Article By Ayoola Efunkoya
On World Braille Day, I find myself reflecting not only on what Braille means to me personally, but on what it continues to mean for blind people’s productivity, dignity, and full participation in society—especially in a rapidly digitising world.
Recently, I shared a radio news report of my coverage of the inaugural Annual General Meeting of the Alumni Association of the FCT School for the Blind. Alongside the link to the online story, I also shared the audio file of the report as broadcast on radio. The response was encouraging, but it came with an unexpected undercurrent of curiosity.
A number of people—some sighted, but strikingly more blind people—asked how I was able to read the script I recorded.
Did I memorise it?
Was I listening to my laptop with a screen reader and repeating what it said through an earpiece?
These questions revealed something unsettling: even within the blind community, the assumption that a blind journalist can simply read is no longer taken for granted.
So let me be clear. I Brailled my script. And I read it.
That simple fact opens a much bigger conversation—about literacy, efficiency, and why Braille remains indispensable in education, work, and public life.
Braille and Real Literacy
Braille is not an assistive add-on or a nostalgic tool from a pre-digital era. Braille is literacy. While screen readers and audio technologies are powerful and necessary, listening is not the same as reading.
Braille allows blind people to engage with text at the same depth as print readers: understanding spelling, punctuation, formatting, emphasis, and structure. These elements matter in journalism, law, education, science, administration, and policy work. They matter wherever precision and clarity are required.
Without Braille, blind people are often pushed into passive consumption of information. With Braille, we become active producers of knowledge.
Braille and Productivity Across Human Endeavour
Access to Braille significantly improves productivity and efficiency in many fields.

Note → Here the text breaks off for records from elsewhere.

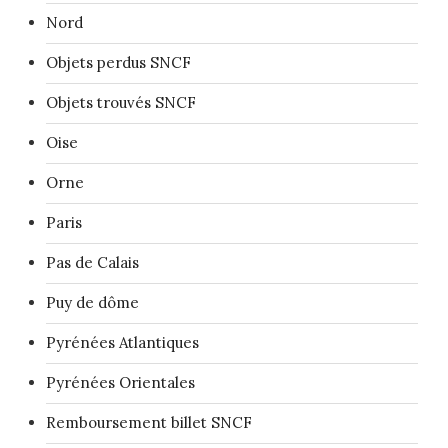
Nord
Objets perdus SNCF
Objets trouvés SNCF
Oise
Orne
Paris
Pas de Calais
Puy de dôme
Pyrénées Atlantiques
Pyrénées Orientales
Remboursement billet SNCF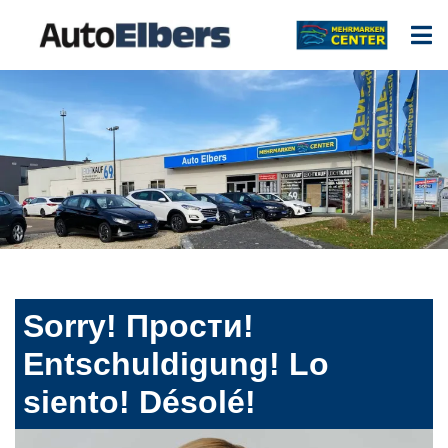
Sorry! Прости!
Entschuldigung! Lo
siento! Désolé!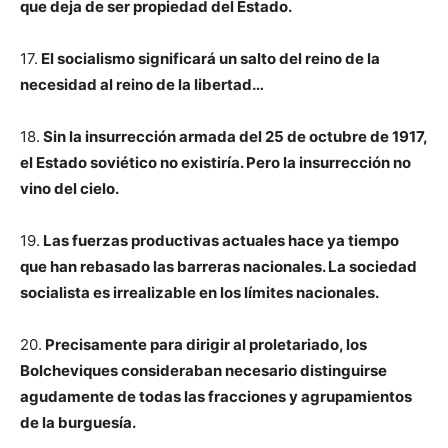
que deja de ser propiedad del Estado.
17.
El socialismo significará un salto del reino de la
necesidad al reino de la libertad…
18.
Sin la insurrección armada del 25 de octubre de 1917,
el Estado soviético no existiría. Pero la insurrección no
vino del cielo.
19.
Las fuerzas productivas actuales hace ya tiempo
que han rebasado las barreras nacionales. La sociedad
socialista es irrealizable en los límites nacionales.
20.
Precisamente para dirigir al proletariado, los
Bolcheviques consideraban necesario distinguirse
agudamente de todas las fracciones y agrupamientos
de la burguesía.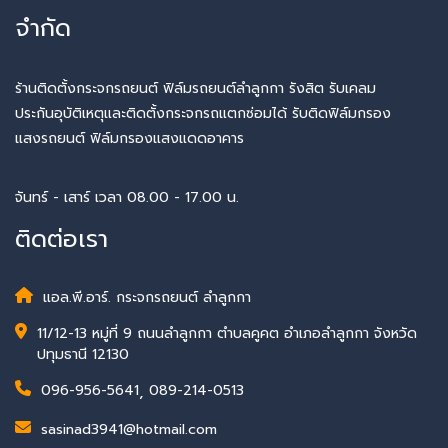
จำกัด
ร้านติดตั้งกระจกรถยนต์ ฟิล์มรถยนต์ลำลูกกา รังสิต รับเคลม
ประกันอุบัติเหตุและติดตั้งกระจกรถแตกซ่อมได้ รับติดฟิล์มกรอง
แสงรถยนต์ ฟิล์มกรองแสงแดดอาคาร
จันทร์ - เสาร์ เวลา 08.00 - 17.00 น.
ติดต่อเรา
แอล.พี.อาร์. กระจกรถยนต์ ลำลูกกา
11/12-13 หมู่ที่ 9 ถนนลำลูกกา ตำบลคูคต อำเภอลำลูกกา จังหวัด
ปทุมธานี 12130
096-956-5641
,
089-214-0513
sasinad3941@hotmail.com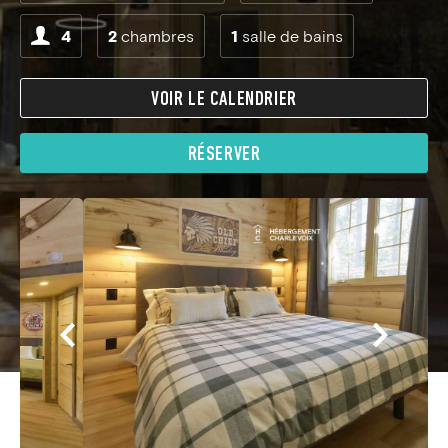
4
2
chambres
1
salle de bains
VOIR LE CALENDRIER
RÉSERVER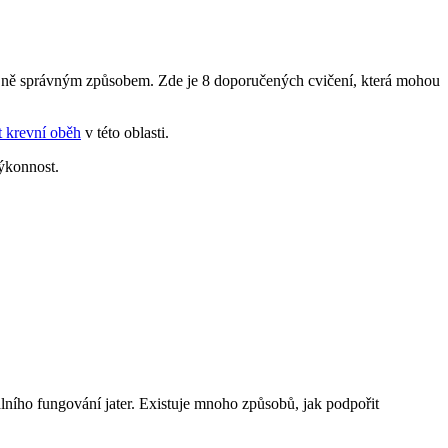
 ⁣o ně⁣ správným způsobem. Zde je ⁣8 doporučených‍ cvičení, která mohou
t krevní oběh
v této oblasti.
výkonnost.
lního⁤ fungování ⁣jater. Existuje mnoho způsobů, ‌jak podpořit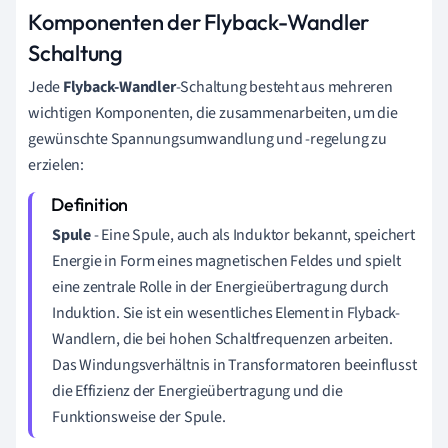
Komponenten der Flyback-Wandler
Schaltung
Jede
Flyback-Wandler
-Schaltung besteht aus mehreren
wichtigen Komponenten, die zusammenarbeiten, um die
gewünschte Spannungsumwandlung und -regelung zu
erzielen:
Spule
- Eine Spule, auch als Induktor bekannt, speichert
Energie in Form eines magnetischen Feldes und spielt
eine zentrale Rolle in der Energieübertragung durch
Induktion. Sie ist ein wesentliches Element in Flyback-
Wandlern, die bei hohen Schaltfrequenzen arbeiten.
Das Windungsverhältnis in Transformatoren beeinflusst
die Effizienz der Energieübertragung und die
Funktionsweise der Spule.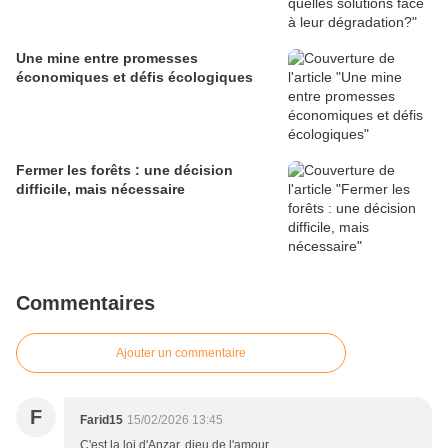
Une mine entre promesses
économiques et défis écologiques
Fermer les forêts : une décision
difficile, mais nécessaire
Commentaires
Ajouter un commentaire
F
Farid15
15/02/2026 13:45
C'est la loi d'Anzar, dieu de l'amour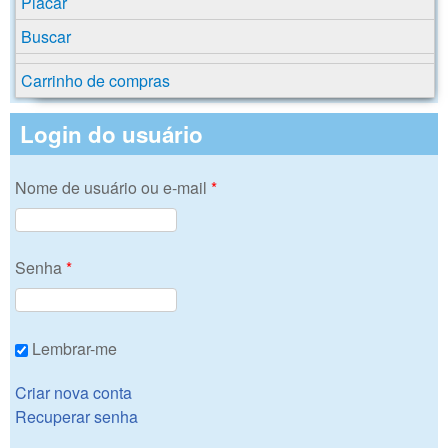
Placar
Buscar
Carrinho de compras
Login do usuário
Nome de usuário ou e-mail
*
Senha
*
Lembrar-me
Criar nova conta
Recuperar senha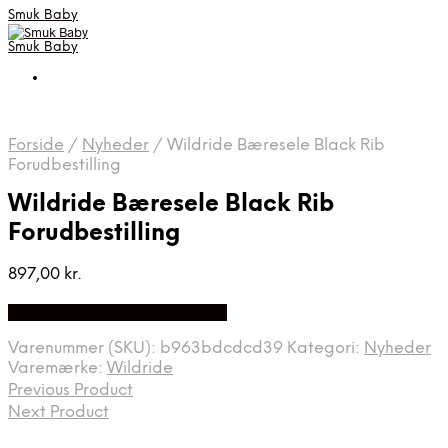
Smuk Baby
Smuk Baby
Forside
/
Nyheder
/
Wildride Bæresele Black Rib
Forudbestilling
Wildride Bæresele Black Rib
Forudbestilling
897,00
kr.
Bedste pris hos Babyriget.dk
Varenummer (SKU):
b963bdcdcd39
Kategori:
Nyheder
Varemærke:
Wildride
Previous Product
Next Product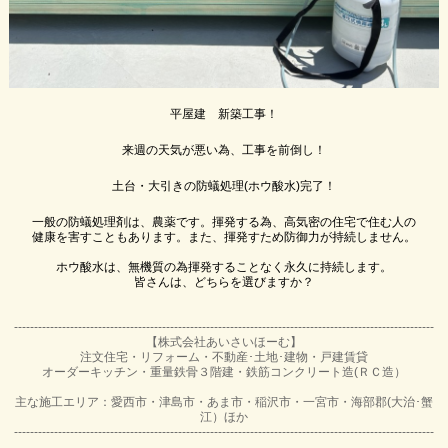
平屋建 新築工事！
来週の天気が悪い為、工事を前倒し！
土台・大引きの防蟻処理(ホウ酸水)完了！
一般の防蟻処理剤は、農薬です。揮発する為、高気密の住宅で住む人の
健康を害すこともあります。また、揮発すため防御力が持続しません。
ホウ酸水は、無機質の為揮発することなく永久に持続します。
皆さんは、どちらを選びますか？
---------------------------------------------------------------------------------------------------------
【株式会社あいさいほーむ】
注文住宅・リフォーム・不動産･土地･建物・戸建賃貸
オーダーキッチン・重量鉄骨３階建・鉄筋コンクリート造(ＲＣ造）
主な施工エリア：愛西市・津島市・あま市・稲沢市・一宮市・海部郡(大治･蟹
江）ほか
---------------------------------------------------------------------------------------------------------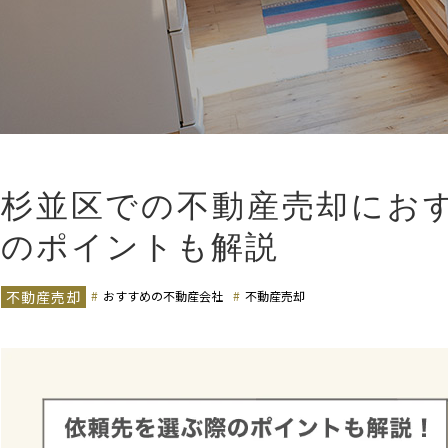
杉並区での不動産売却におす
のポイントも解説
不動産売却
おすすめの不動産会社
不動産売却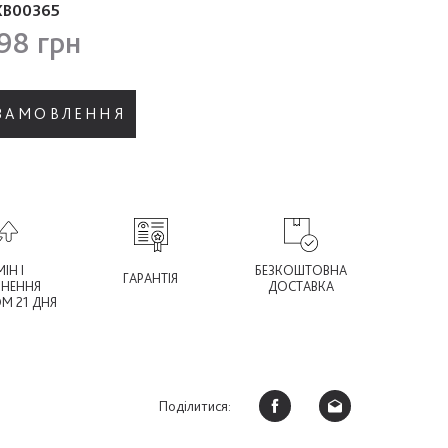
XB00365
98 грн
 ЗАМОВЛЕННЯ
ІН І
БЕЗКОШТОВНА
ГАРАНТІЯ
РНЕННЯ
ДОСТАВКА
М 21 ДНЯ
Поділитися:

In journalism and media, Braille enables accurate script reading, editing, and fact-checking without reliance on audio playback speeds or repeated listening.
In education and academia, Braille supports deep reading, note-taking, examinations, mathematics, and scientific notation—areas where audio alone is insufficient.
In law and public administration, Braille allows blind professionals to review legal texts, draft documents, and navigate structured information with confidence.
In science, technology, engineering, and mathematics, Braille codes make equations, symbols, and data accessible in ways speech cannot fully replicate.
In music, theology, finance, and software development, Braille supports accuracy, speed, and independent verification of information.
Productivity is not just about access to information; it is about control over information. Braille provides that control.
Braille in Public Spaces and Everyday Life
Braille’s relevance extends well beyond professional settings. In inclusive societies, Braille is embedded into public infrastructure.
Braille belongs on:
Building directories and room numbers
Elevator buttons and floor indicators
Public restroom signage
ATM machines and payment terminals
Hospital and pharmacy labels
Transportation hubs—airports, train stations, and bus terminals
These features are not symbolic gestures. They enable independent navigation, privacy, safety, and efficiency. Where Braille is present, blind people move freely. Where it is absent, dependence is imposed.
Why Braille Is Still Struggling in Nigeria and Africa
Despite its proven value, Braille faces persistent challenges across Nigeria and much of Africa.
Policy implementation remains weak. Accessibility provisions exist on paper but are rarely enforced, particularly in public buildings and services.
Teacher training is inadequate. Many educators of the blind lack strong Braille proficiency themselves, leading to poor instruction and learner frustration.
There is an over-reliance on audio technology, often promoted as a replacement rather than a complement to Braille, reinforcing the false narrative that Braille is obsolete.
Braille materials and devices remain expensive and scarce, from slates and embossers to refreshable Braille displays.
Perhaps most concerning is a growing internalised bias—even among blind people—that Braille is difficult, outdated, or unnecessary.
What Needs to Change
The future is not a choice between Braille and technology. The future is integration.
Governments must enforce accessibility standards that mandate Braille in public infrastructure and invest in teacher training and local Braille production.
Educational institutions must treat Braille as foundational, especially for children and newly blind adults.
Technology developers must continue to embed Braille into digital ecosystems, not sideline it.
And blind people ourselves must reclaim Braille unapologetically—as a tool of power, not a burden.
A Living Legacy
Braille is a proper noun for a reason. It carries the legacy of Louis Braille, and it continues to evolve through digital formats, modern embossing, and refreshable Braille displays. Societies that understand its value ensure that innovation strengthens Braille rather than displacing it.
On this World Braille Day, the message is simple and urgent:
Braille is not the past.
Braille is not in competition with technology.
Braille is literacy, productivity, independence, and dignity.
As long as blind people continue to learn, work, report, and lead, Braille will remain essential—not just for us, but for any society that claims to value inclusion.
Ayoola Efunkoya is a Nigerian journalist and accessibility consultant.